Revision tracking records
───

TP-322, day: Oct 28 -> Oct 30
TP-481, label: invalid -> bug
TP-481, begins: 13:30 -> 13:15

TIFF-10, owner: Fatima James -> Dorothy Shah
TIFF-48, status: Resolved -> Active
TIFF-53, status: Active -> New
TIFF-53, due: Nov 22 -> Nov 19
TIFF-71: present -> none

───

TO DO:
Your answer must be the lines from the one with "TIFF-48, status: Resolved -> Active" through the last line of the data, repeated exactly and with nothing else.

EXERCISE ANSWER:
TIFF-48, status: Resolved -> Active
TIFF-53, status: Active -> New
TIFF-53, due: Nov 22 -> Nov 19
TIFF-71: present -> none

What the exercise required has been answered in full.